閑静な住宅街を突き進みながら、ぽつりと出夢は言葉を零した。


「なぁ、名前」
「…」
「僕はやっぱり沢田んとこに入るよ」
「…」
「僕は理澄をもう死なせたくないんだよ。」
「…」
「僕らは前の僕らとは違うんだ。性別が違う今、2人で1人なんてできるわけもないだろ?だから僕が死んだとしても、僕は理澄のストックにはならない。逆もしかりさ。」
「…」
「それに何より、もう僕らは強いだけと弱いだけではいられない。」
「…」
「名前はさ、武器作ってても昔みたいに友達とおもしろおかしく笑いあったりとか、普通にいいやつと結ばれて、穏やかに生きるべきだ。名前だってそれを望んでんだろ?」
「…」


じっと名前を見つめる出夢の瞳には確かに、微かに哀しみと迷いの気配があった。強さだけでは無い、弱さの感情。名前はいつものように笑みを浮かべて、今まで閉ざしていた口を開いた。

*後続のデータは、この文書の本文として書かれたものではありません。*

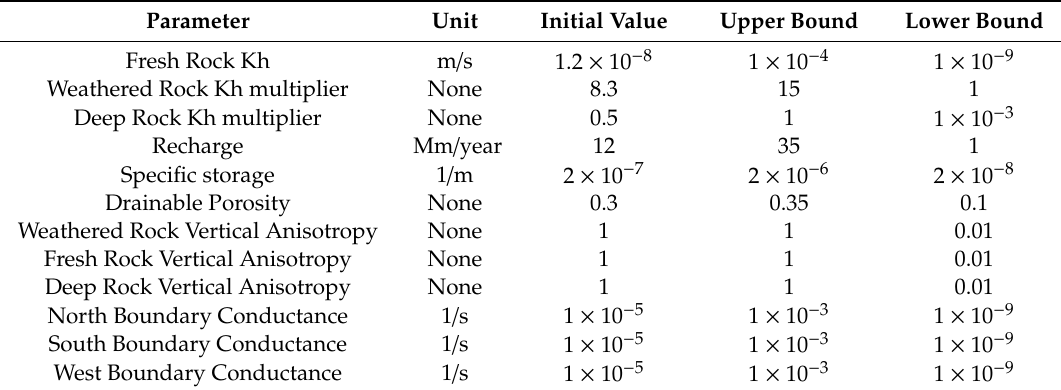
Table 4. Initial parameter values and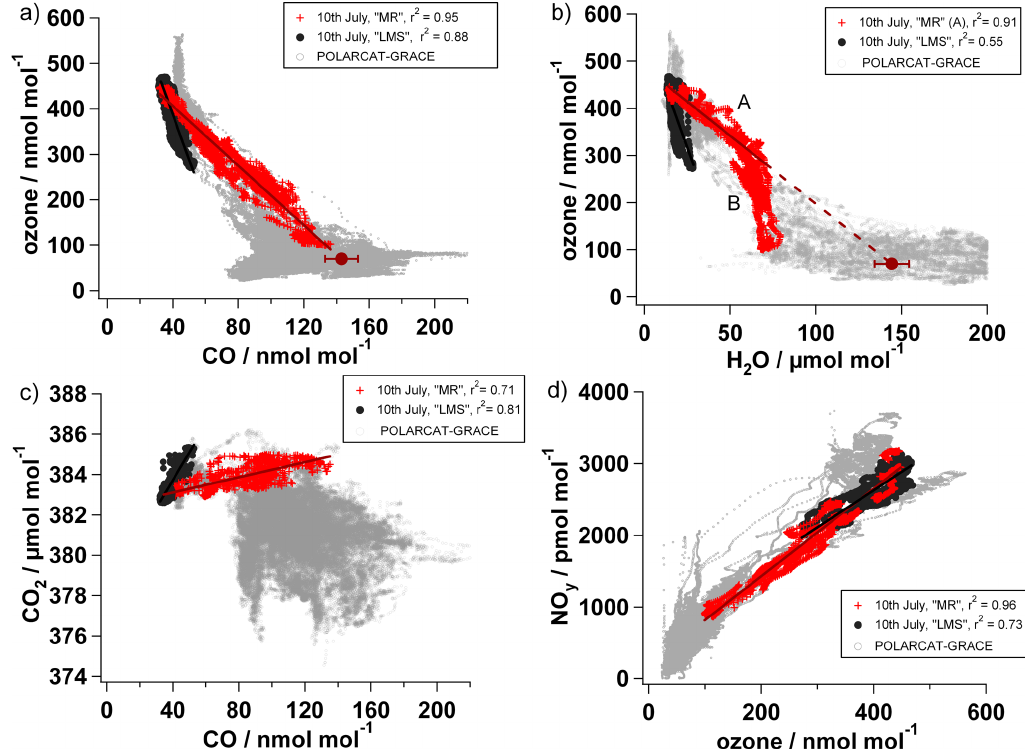
Fig. 9. Scatter plots of (a) O 3 vs. CO, (b) O 3 vs. H 2 O, (c) CO 2 vs. CO, and (d) NO y vs. O 3 . Data of the 10 July “MR” are shown as red crosses, the 10 July “LMS” data are given as black circles. Grey open circles represent all POLARCAT-GRACE measurements. See text for more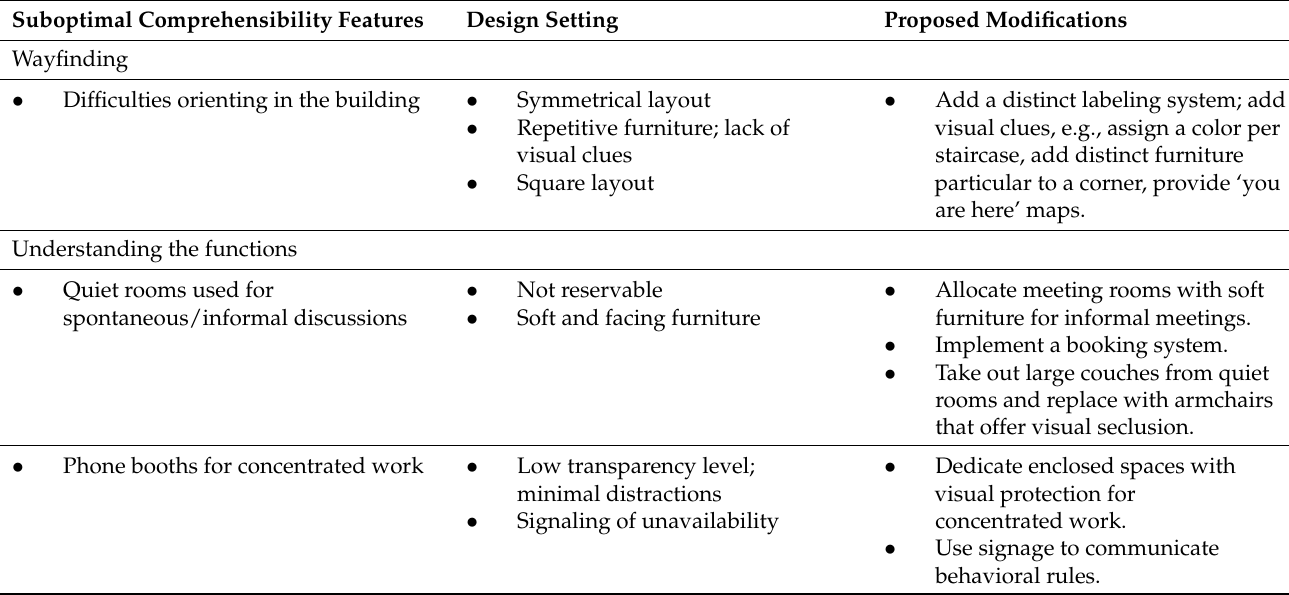
Table 5. Proposed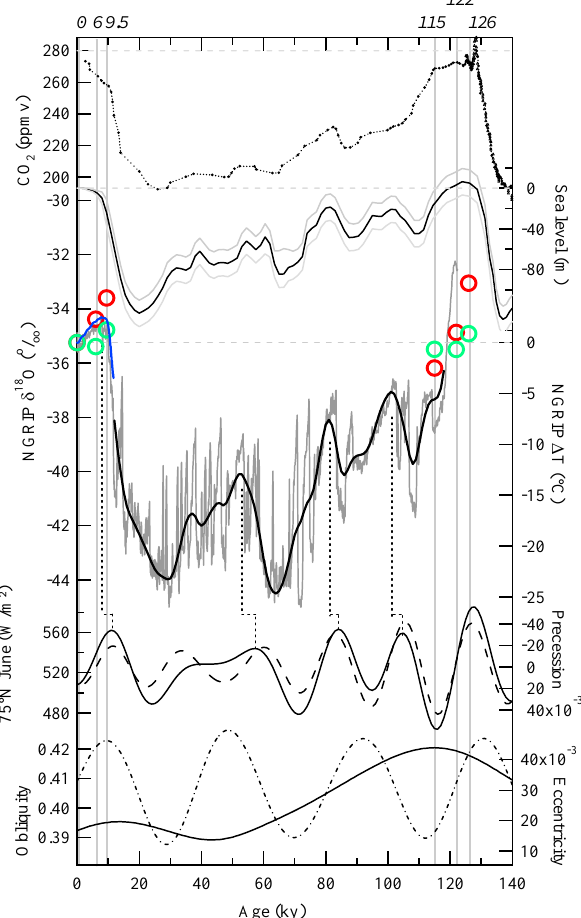
Fig. 1. From top to bottom: black dots, atmospheric CO 2 concen- tration (Vostok and EDC ice cores) on the EDC3 age scale (Barnola et al., 1987; Lourantou et al., 2010); solid black line with uncer- tainties, estimation of eustatic sea level (Waelbroeck et al., 2002); NorthGRIP ice core δ 18 O data on a 20 year resolution on GICC05 and EDC3 age scale (Capron et al., 2010a). The orbital component of the record is displayed (thick black line) and was calculated using the first three components of a singular spectrum analysis. A tenta- tive estimate of the temperature change is also displayed, following Masson-Delmotte et al. (2005b) (right axis). The reconstruction of the Holocene Greenland temperature (at fixed elevation) (Vinther et al., 2009) is displayed as a bold blue line. Summer (red) and annual mean (green) temperature anomalies simulated by the IPSL model are displayed as open circles for 6, 9.5, 115, 122, and 126ka. The 75 ◦ N June insolation (black line, Wm − 2 ) and orbital parameters (precession parameter – long dashed line, obliquity – short dashed line, and eccentricity – solid black line) are displayed in the two lowest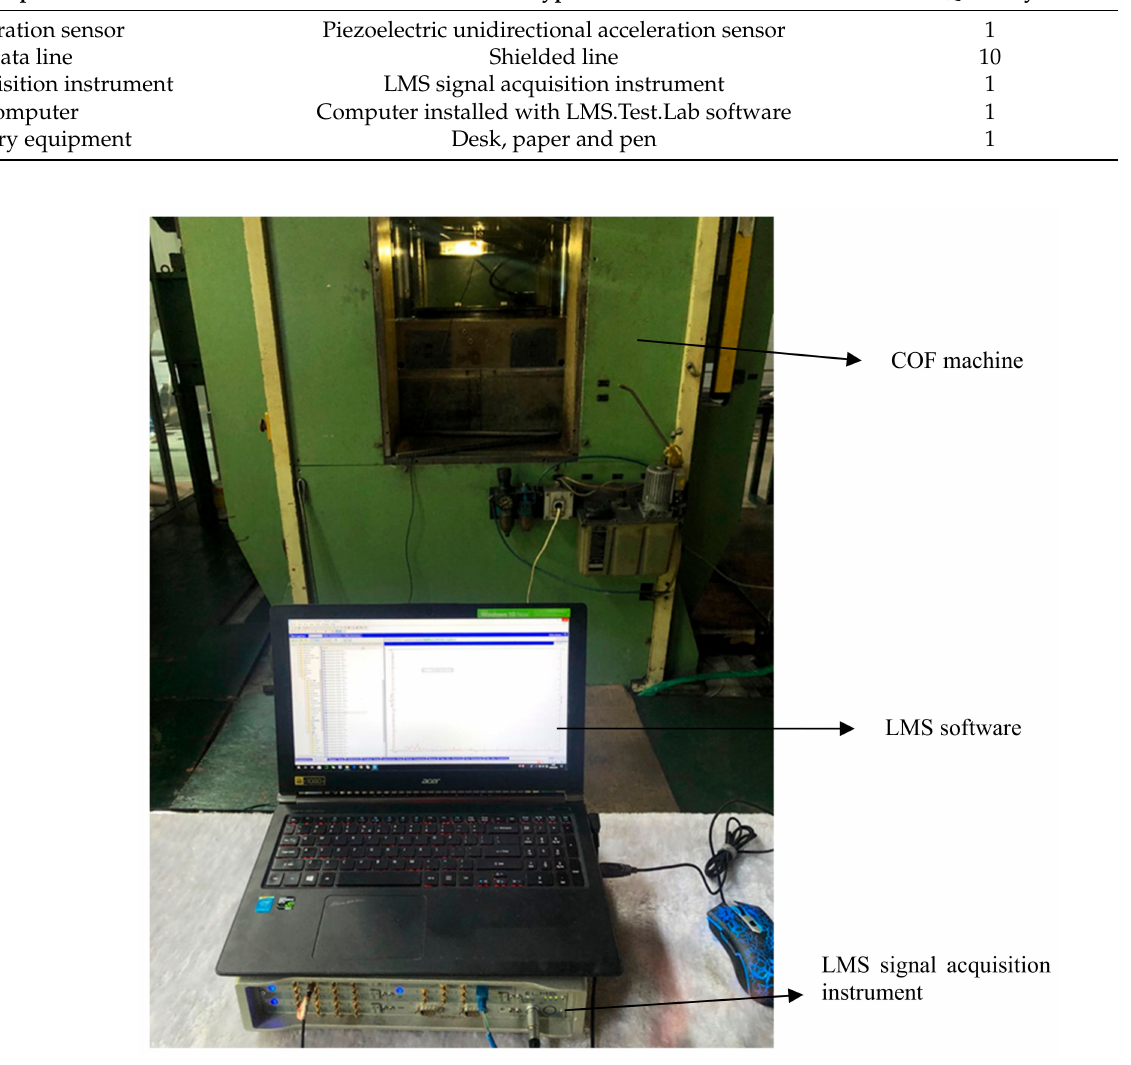
Figure 17. Verification experiment of the dynamic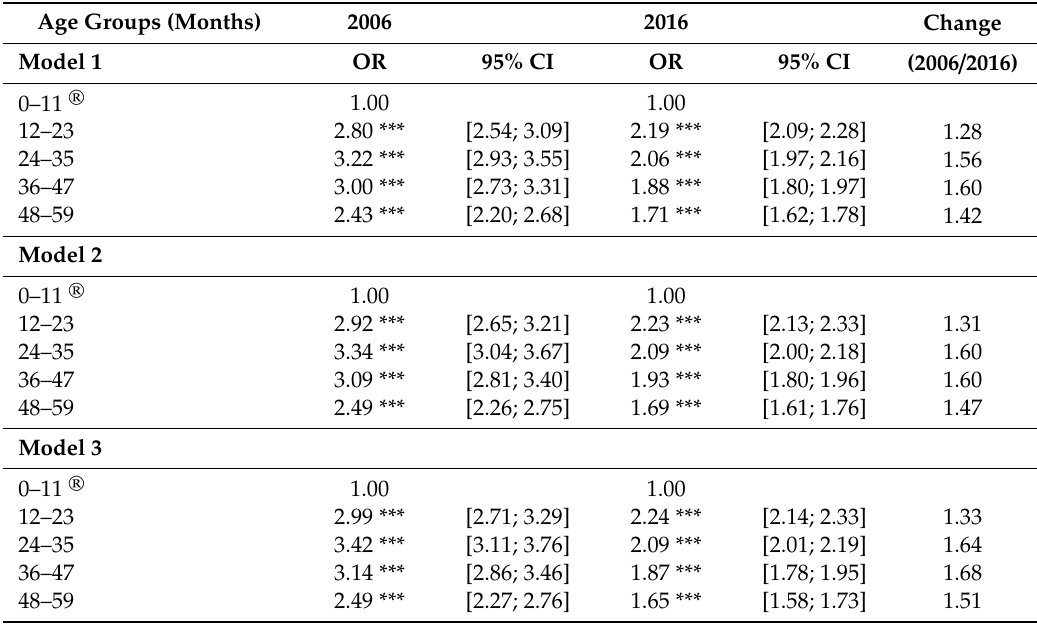
Table A4. Econometric association between severe stunting among children (below five years) and age groups, India, NFHS 2006, and 2016.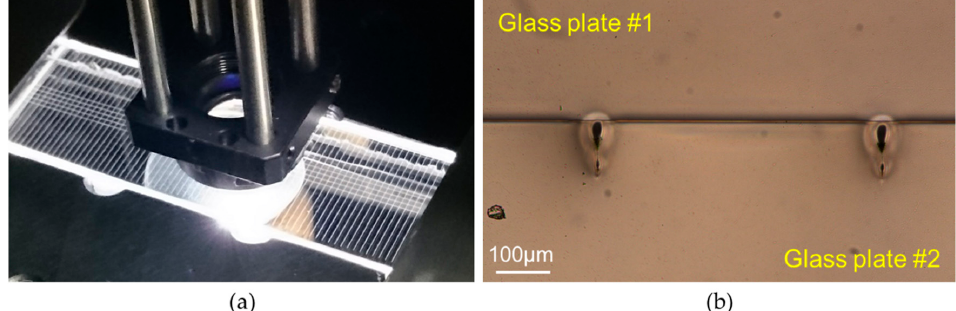
Figure 7. ( a ) Photograph taken during the laser welding of two 1.1-mm-thick glass plates; ( b ) cross- section of the weld seams generated at P = 2 W and v = 2 mm/s.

「望んでる。武器を作るのはやめられないけど、穏やかな日常を過ごしたいとは思ってる。でも出夢の言う友達の中には、沢田くんと関わりのある京子や花がいる。それになにより、出夢も、理澄も、友達なんだよ」
「…」
「出夢が行くなら私も行く」
「…」
「私のために、迷ってくれてありがとう」
「っ」


名前は少し驚いた顔をした出夢の手を取り、いつの間にかとめていた足を再び動かした。なかば引きずられるような形で歩く出夢に聞こえるか聞こえないか程の音量でぽつり、言葉を零しながら。